The three plaintiffs, all Chinese nationals, entered the Foxwoods in December 2011 and put up $1.6 million at the mini-baccarat table, the Las Vegas Sun reported. Their edge-sorting skills allowed the trio to win more than $1 million.
But winning and collecting those winnings are not one and the same, as Foxwoods representatives cried foul and accused Sun, Zong Yang Li and Long Mei Fang of cheating. The casino kept the players' deposit and winnings, and were backed up by a tribal gaming commission ruling that found the edge-sorters to be out of sorts with existing gaming regulations.
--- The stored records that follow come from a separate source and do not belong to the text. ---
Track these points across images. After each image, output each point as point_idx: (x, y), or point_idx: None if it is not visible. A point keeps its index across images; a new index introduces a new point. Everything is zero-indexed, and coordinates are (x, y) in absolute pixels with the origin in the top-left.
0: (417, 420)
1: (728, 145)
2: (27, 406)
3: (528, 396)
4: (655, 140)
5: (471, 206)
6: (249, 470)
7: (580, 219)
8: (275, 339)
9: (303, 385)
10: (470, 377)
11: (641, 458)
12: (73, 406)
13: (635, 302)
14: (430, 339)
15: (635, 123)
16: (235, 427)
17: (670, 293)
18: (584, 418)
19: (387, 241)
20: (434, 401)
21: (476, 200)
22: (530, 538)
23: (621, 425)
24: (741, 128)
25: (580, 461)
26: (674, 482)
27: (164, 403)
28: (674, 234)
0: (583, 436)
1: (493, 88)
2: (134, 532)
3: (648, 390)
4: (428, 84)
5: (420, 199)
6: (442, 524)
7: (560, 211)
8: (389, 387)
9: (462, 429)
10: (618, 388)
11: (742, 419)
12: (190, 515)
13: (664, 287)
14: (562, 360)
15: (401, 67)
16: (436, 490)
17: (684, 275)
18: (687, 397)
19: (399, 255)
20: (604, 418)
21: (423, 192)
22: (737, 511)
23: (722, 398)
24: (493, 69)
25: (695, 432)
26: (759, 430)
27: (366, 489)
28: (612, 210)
The gamblers took the matter to federal court, seeking their deposit, winnings, and damages to boot - claiming their civil rights had been violated. Judge Hall proceeded to muck the case, which may put edge-sorting on a path toward becoming a lost art.
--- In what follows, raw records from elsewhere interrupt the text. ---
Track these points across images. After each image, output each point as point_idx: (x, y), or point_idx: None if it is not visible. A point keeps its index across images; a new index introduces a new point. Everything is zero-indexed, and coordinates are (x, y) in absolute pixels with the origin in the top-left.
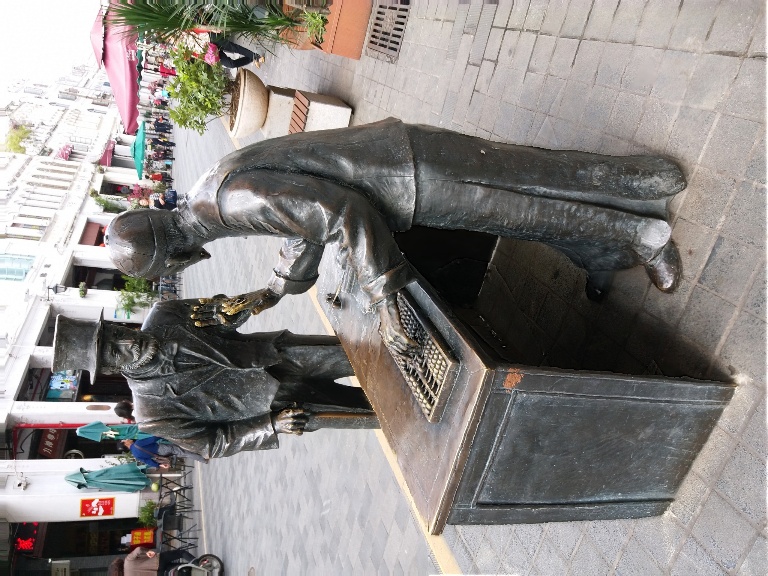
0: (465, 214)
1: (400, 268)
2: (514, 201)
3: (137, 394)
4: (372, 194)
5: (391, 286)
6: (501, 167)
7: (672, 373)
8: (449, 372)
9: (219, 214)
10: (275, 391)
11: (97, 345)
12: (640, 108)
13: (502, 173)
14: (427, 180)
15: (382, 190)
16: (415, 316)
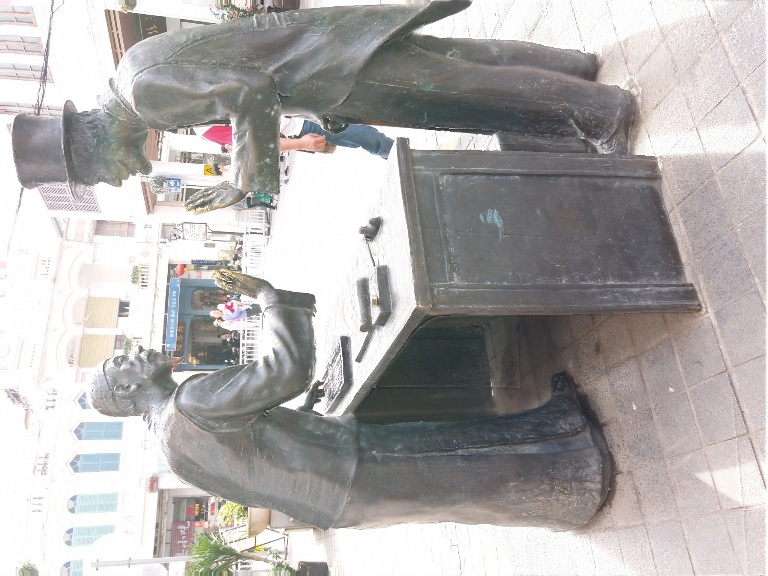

Edge-sorting and the details behind it found its way to poker news sites because 10-time WSOP champ Phil Ivey won millions by using the scheme at baccarat tables in London and Atlantic City while accompanied by Sun. When Crockford's Casino withheld his winnings, Ivey sued. But he lost the case when the judge found edge-sorting to be "cheating," all the while commending Ivey for being a "truthful witness."
The Borgata in Atlantic City also took issue with Ivey and Sun winning more than $9 million by edge-sorting at their casino on a handful of occasions in 2012. However, the Borgata is the plaintiff in that case, forced to initiate the action after paying out the baccarat winnings to Ivey and Sun. A judge ruled in March that the case can proceed, finding no favor with Ivey's motion to dismiss.
Edge-sorting, for those who may be unaware, consists of reading the imperfections or defects on the back of playing cards used at the table, gaining an edge by knowing the values of some of the cards in play. The defects arise in the way the cards are cut by the manufacturer.
Also tied to the scheme in varying degrees is using the same deck repeatedly after the values are known and requesting that certain cards be turned 180 degrees - in order to properly read the imperfections on the back. Ivey and his cohort allegedly claimed those requests were for reasons of "superstitution." Casinos often acquiesce when high rollers such as Ivey make requests of that nature.
An interesting note with regard to the Connecticut case, according to the plaintiffs, is that reps at Foxwoods Casino knew the trio were edge-sorters. In reports circulated among casinos, the Chinese gamblers were cited as having been successful in winning huge sums of cash in both Atlantic City and Las Vegas.
Was Foxwoods lying in wait for the edge-sorters, knowing in advance that any money won at the tables would not be paid out?